Table of Contents
Partnership Definition
A partnership is a business arrangement where two or more individuals or corporate bodies, called partners, agree to own and run an entity’s operations, sharing both the resultant profits and losses. A partnership may either be a service provider like a law partnership firm or provide goods.
Partnership Explained
In a partnership, there is co-owning of management. Co-owning extends further to incomes or even losses made by the partnership body in question. Partners may either be general partners or limited partners given in the deed while forming the partnership. Various forms of partnership businesses are available for aspiring partners to form.
Can a Company Enter into Partnership?
Yes, a company can enter into a partnership. The reason is simple; companies are artificial persons. An artificial person can enter into a partnership alongside a natural person. Companies are identified as artificial persons under their memorandum of association and hence a company is eligible to enter into a partnership.
Can a Partnership Company Enter into Partnership?
No, a partnership company is neither a natural person nor an artificial person. Partnerships are considered as an extension of either the natural person or the artificial person who forms a partnership.
Characteristics of a Partnership
1. Limited life span
A partnership is formed with a specific purpose with a well-defined period of operations.
Usually, a major partner’s death, insanity, or insolvency terminates the partnership operations unless clearly defined by the partnership deed.
2. Partners are agents
In a partnership, all the partners are agents of the partnership. Any contract signed by one of the partners mutually binds all other partners in the business. Although a partnership may limit a partner’s ability to contract, this only proves efficient if the third party is aware.
3. Unlimited liability
If the partnership incurs debts and other liabilities, the partners may be called on to give their assets to settle such claims. In any case, the partnership’s assets cannot fully settle the debts. This is the case for general partnerships.
However, a limited partnership has two types of partners, with at least one general partner while the other partners may have limited liability, protecting them from using their assets in case the partnership runs into debts.
4. Ownership and control is by partners
A partnership is run and managed by the partners making the business and the owners one entity. A partnership is inseparable from partners. Partnerships do not exist as artificial entities but rather as an extension of partners.
5. Definite membership
The minimum number of people to form a partnership is two. The maximum number of partners was 10 and 20 for those in banking. However, the maximum number was increased to 100 by the Companies Act 2013.
How to Form a Partnership
Partnerships are easy to form. Generally, it may be formed through the following steps:
Step 1: Choosing the best type of a partnership
This is a crucial step since it addresses the partnership’s where, when, and why questions.
This step requires the prospective partners to draft out a mission and a vision for the partnership, which will guide them on the best structure of a partnership to adopt.
Step 2: Signing partnership deed (Agreement)
The partners should then sign a partnership deed or an agreement, and it should contain:
- Partners and terms of contractual obligations
- Division of the partnership among the partners
- Management and other key responsibilities
- Problems solving and dispute management
- Appropriation of profits and losses
The partnership agreement is a legally binding document used to register partnerships.

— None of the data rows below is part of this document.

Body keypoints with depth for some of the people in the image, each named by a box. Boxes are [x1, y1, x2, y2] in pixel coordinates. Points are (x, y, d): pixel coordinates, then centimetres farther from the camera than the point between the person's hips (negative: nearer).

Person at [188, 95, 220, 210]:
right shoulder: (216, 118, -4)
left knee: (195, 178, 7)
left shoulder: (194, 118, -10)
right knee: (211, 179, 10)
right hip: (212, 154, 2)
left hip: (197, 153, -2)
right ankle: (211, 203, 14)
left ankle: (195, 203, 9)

Step 3: Naming the business entity
The partnership’s name should reflect the partnership’s operations or, consequently, a name chosen after consultations among the partners and agreed upon. The name, however, should not be that of an already existing business entity or a state-owned organization.

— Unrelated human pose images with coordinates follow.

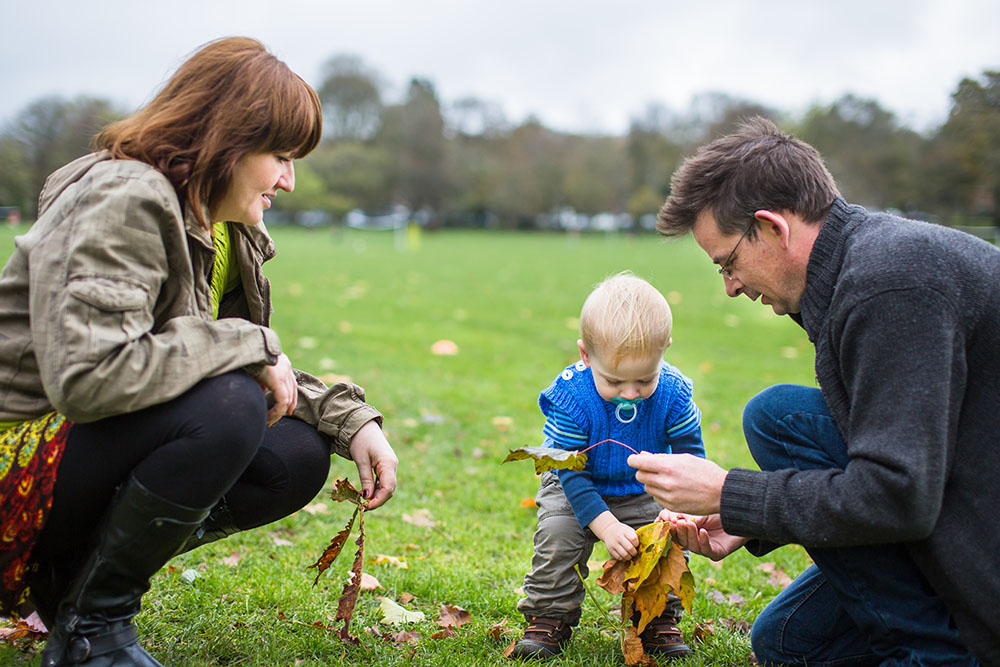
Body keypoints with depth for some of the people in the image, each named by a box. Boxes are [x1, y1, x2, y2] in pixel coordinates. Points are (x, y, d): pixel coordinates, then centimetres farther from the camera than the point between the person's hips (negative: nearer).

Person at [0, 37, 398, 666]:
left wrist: (352, 419, -4)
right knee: (227, 407, -31)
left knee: (298, 459, -4)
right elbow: (86, 377, -34)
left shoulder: (227, 228, 8)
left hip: (103, 451, 9)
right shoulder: (121, 202, -21)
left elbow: (263, 372, 11)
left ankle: (76, 570, 5)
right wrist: (246, 345, -26)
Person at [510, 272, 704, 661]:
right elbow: (571, 471, -26)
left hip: (643, 493, 2)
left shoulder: (673, 393, -23)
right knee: (557, 535, -22)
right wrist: (606, 526, -35)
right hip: (575, 488, -2)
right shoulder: (570, 396, -30)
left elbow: (689, 455, -11)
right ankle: (548, 619, -2)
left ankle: (660, 621, 7)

Step 4: Registration of the partnership
The relevant certification should be availed to the registrar for proofreading and registration. The type of partnership should be designated after the partnership’s name specifying whether it is a limited partnership, limited liability partnership, or a general partnership.
Step 5: Business commencement
The partnership may begin operations after being awarded the certificate of registration.
How do Partnership Raise Funds?
Sources of funds for a partnership are:
1. Personal savings
This is the amount an individual has at their disposal. A prospective partner may surrender such savings to start a partnership.
2. Retained earnings
Profits made by their partnership may be appropriated back into the partnership to help in funding.
3. Working capital
This is a short-term fund. It is obtained by subtracting the firm’s current liabilities from the current assets. This is used to finance the short-term goals of the firm.
4. Bank loans
The partners may approach a commercial bank for a loan. However, the partner taking the loan may still have to pay the loan back if the partnership becomes bankrupt due to unlimited liability.
5. Sale of assets
The partnership may dispose of some of its assets to obtain finance to run the firm.